Class CompressionAnalyzer<T>
- Namespace
- AiDotNet.ModelCompression
- Assembly
- AiDotNet.dll
Analyzes model weights to determine optimal compression strategies.
public class CompressionAnalyzer<T>
Type Parameters
TThe numeric type used for calculations (e.g., float, double).
- Inheritance
-
CompressionAnalyzer<T>
- Inherited Members
Remarks
CompressionAnalyzer examines model weight distributions to recommend the best compression technique and hyperparameters. It analyzes properties like weight sparsity, magnitude distribution, and redundancy to make informed recommendations.
For Beginners: Before compressing a model, it helps to understand its weights.
This analyzer looks at your model's weights and answers questions like:
- Are many weights already close to zero? (Good for pruning)
- Are weights clustered around certain values? (Good for quantization)
- What's the distribution of weight values? (Affects all techniques)
Based on this analysis, it recommends:
- Which compression technique to use
- What settings (hyperparameters) to use
- What compression ratio to expect
This helps you make informed decisions without trial-and-error.
Constructors
CompressionAnalyzer(double, int)
Initializes a new instance of the CompressionAnalyzer class.
public CompressionAnalyzer(double nearZeroThreshold = 0.01, int histogramBins = 256)
Parameters
nearZeroThresholddoubleThreshold for considering a weight as "near zero" (default: 0.01).
histogramBinsintNumber of bins for histogram analysis (default: 256).
Methods
Analyze(Vector<T>, bool)
Analyzes model weights and returns compression recommendations.
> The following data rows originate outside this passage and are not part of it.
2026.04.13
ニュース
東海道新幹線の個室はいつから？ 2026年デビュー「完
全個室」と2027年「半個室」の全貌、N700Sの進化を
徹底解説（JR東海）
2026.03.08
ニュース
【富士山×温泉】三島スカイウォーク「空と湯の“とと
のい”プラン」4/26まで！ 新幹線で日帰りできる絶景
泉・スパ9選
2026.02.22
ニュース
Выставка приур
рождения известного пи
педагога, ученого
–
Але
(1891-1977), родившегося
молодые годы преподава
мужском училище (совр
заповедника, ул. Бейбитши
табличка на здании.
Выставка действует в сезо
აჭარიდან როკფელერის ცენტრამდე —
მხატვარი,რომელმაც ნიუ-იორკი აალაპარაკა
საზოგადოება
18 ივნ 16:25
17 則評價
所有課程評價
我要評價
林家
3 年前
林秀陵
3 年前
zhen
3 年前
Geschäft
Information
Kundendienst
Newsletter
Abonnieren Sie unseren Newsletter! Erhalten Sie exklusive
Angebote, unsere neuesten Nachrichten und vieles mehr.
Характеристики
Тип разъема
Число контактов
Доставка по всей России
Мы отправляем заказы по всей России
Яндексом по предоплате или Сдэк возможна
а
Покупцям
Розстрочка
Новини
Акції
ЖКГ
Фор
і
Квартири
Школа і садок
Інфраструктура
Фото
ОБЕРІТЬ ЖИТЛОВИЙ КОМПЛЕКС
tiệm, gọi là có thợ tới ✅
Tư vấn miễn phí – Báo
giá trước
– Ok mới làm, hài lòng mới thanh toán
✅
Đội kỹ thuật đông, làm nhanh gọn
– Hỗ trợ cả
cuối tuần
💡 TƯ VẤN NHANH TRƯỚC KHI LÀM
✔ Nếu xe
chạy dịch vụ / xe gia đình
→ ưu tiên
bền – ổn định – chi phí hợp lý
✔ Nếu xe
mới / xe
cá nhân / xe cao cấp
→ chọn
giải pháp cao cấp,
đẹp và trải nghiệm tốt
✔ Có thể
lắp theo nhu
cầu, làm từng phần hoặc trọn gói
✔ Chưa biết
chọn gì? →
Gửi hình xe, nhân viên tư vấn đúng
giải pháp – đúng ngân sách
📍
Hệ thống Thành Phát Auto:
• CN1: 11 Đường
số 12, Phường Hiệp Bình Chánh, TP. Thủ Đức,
public WeightAnalysisResult<T> Analyze(Vector<T> weights, bool isConvolutional = false)
Parameters
weightsVector<T>The model weights to analyze.
isConvolutionalboolWhether the weights are from convolutional layers (default: false).
Returns
- WeightAnalysisResult<T>
Analysis results with compression recommendations.
Remarks
For Beginners: Pass your model weights to get compression recommendations.
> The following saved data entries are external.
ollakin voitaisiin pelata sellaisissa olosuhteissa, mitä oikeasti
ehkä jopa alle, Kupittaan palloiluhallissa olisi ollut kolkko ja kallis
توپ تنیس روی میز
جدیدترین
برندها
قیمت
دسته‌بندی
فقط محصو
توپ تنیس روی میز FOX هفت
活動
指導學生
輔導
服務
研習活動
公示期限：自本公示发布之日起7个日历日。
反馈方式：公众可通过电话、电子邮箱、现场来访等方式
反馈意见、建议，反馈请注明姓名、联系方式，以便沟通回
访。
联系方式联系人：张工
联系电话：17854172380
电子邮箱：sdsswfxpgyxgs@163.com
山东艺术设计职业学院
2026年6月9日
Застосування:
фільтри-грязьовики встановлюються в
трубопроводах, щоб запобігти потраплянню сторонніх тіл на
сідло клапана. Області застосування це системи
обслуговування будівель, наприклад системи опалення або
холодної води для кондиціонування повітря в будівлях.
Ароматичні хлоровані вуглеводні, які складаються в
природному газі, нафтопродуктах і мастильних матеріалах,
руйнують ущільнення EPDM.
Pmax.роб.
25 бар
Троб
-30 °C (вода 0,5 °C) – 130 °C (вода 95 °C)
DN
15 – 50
The isConvolutional parameter helps optimize recommendations:
- Convolutional layers: typically use lower pruning rates (60-70%)
- Fully-connected layers: can use higher pruning rates (90-95%)
This is because convolutional layers have more structured, important patterns.
GenerateReport(WeightAnalysisResult<T>)
Generates a detailed analysis report.
public string GenerateReport(WeightAnalysisResult<T> result)
Parameters
resultWeightAnalysisResult<T>The analysis result to report on.
Returns
- string
A formatted string containing the analysis report.